Кроме того, клубная жизнь не настолько восприимчива к их влиянию, насколько салонная жизнь к нашему. Уважающие себя британцы беседуют о делах, о политических новостях, о дамах, о лошадях, но только не об изящной словесности. А вот у нас хозяйки гостиных ввели в моду литературные чтения как особый род приятного времяпрепровождения и помогли тем самым сблизить политиков, финансистов и высокопоставленных военных с литераторами. Британские авторы по долгу службы воспевают добродетель. Они дорожат своими традициями и часто требуют одиночества, которое и без того навязано им общественным устройством. Даже в Италии ситуация лучше. Здесь буржуазия никогда не была особенно бережливой. Сейчас она просто разорена фашизмом и военным поражением. Писатель сегодня постоянно нуждается, ему мало платят. Он часто живет в обветшалых дворцах, слишком больших, чтобы их можно было хорошо отапливать и даже обставить.

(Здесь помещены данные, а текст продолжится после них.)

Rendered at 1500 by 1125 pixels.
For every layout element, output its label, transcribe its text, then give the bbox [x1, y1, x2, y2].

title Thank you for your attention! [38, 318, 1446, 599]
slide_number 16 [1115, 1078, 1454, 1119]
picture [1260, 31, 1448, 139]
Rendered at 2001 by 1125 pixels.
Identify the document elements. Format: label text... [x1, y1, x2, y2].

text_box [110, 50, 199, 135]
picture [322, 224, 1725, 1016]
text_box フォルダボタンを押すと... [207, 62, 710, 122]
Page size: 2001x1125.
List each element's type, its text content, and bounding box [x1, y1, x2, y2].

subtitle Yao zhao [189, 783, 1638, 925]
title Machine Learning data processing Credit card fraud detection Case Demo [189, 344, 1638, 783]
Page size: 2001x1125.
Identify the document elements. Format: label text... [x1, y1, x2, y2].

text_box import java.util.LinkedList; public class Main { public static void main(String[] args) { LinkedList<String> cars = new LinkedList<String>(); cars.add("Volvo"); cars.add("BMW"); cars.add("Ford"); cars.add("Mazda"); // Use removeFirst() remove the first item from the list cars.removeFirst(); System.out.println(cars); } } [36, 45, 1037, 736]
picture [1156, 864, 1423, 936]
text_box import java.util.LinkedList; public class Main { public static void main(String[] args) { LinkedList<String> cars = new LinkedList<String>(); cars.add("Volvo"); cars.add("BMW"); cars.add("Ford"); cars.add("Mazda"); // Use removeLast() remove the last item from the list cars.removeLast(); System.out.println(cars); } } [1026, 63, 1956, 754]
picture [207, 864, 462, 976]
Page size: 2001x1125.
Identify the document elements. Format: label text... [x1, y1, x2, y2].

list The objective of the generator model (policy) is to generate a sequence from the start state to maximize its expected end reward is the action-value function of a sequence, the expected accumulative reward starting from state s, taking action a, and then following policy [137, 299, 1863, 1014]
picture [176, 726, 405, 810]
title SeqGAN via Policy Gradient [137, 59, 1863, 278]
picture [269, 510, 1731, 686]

Он вынужден постоянно сопротивляться княжескому языку, слишком вычурному, чтобы им можно было пользоваться. Так вот, даже здесь положение писателя лучше, чем у нас.
Получается, что мы – самые буржуазные писатели на свете. Мы имеем хорошие квартиры, неплохо одеты, может быть, чуть меньше едим. Но даже это символично: буржуа ведь тратит на еду, относительно всего остального, меньше, чем рабочий. Гораздо большие его расходы направлены на одежду и на жилище. Все у нас носит отпечаток буржуазной культуры. Во Франции диплом бакалавра подтверждает принадлежность к буржуазии. У нас не принято писать, не имея этой степени. В других странах люди, охваченные какой-то идеей, с отсутствующим взглядом мечутся и набивают себе шишки. Эта идея будто напала на них сзади и они никак не могут взглянуть ей в лицо. Чтобы прекратить это, испробовав все другие средства, они пытаются выразить свою одержимость на бумаге. А здесь она засыхает вместе с чернилами. А мы привыкли к литературе задолго до того, как начинаем первый роман. Мы считаем естественным, что книги произрастают в цивилизованном обществе, как деревья в саду. Мы видим в себе призвание писателя в четырнадцать лет. Это может произойти во время вечерних занятий или на школьном дворе только потому, что слишком увлекались Расином и Верденом. Еще до начала борьбы с едва начатым произведением, этим чудовищем, таким бесцветным на вид, но липким от всех наших соков, таким спорным, мы уже наполнены готовой литературой и наивно полагаем, что наши творения выйдут из нашей головы в такими же законченными, как и произведения других авторов. Нам кажется, что на них тоже будет лежать печать коллективного признания и торжественности, которую приносит вековое признание. В общем, мы думаем, что они станут национальным достоянием. У нас последняя модификация стихотворения, его завершающий туалет, обращенный в вечность, состоит в том, чтобы после дебюта в великолепных иллюстрированных изданиях оно было напечатано мелким шрифтом в книжке с мягким переплетом и зеленым корешком, с запахом воска и чернил. Этот запах кажется нам ароматом самих Муз. Главным признанием произведения становится его способность затронуть сердца мечтательных юнцов с перепачканными чернилами пальцами, этих буржуазных детей будущего.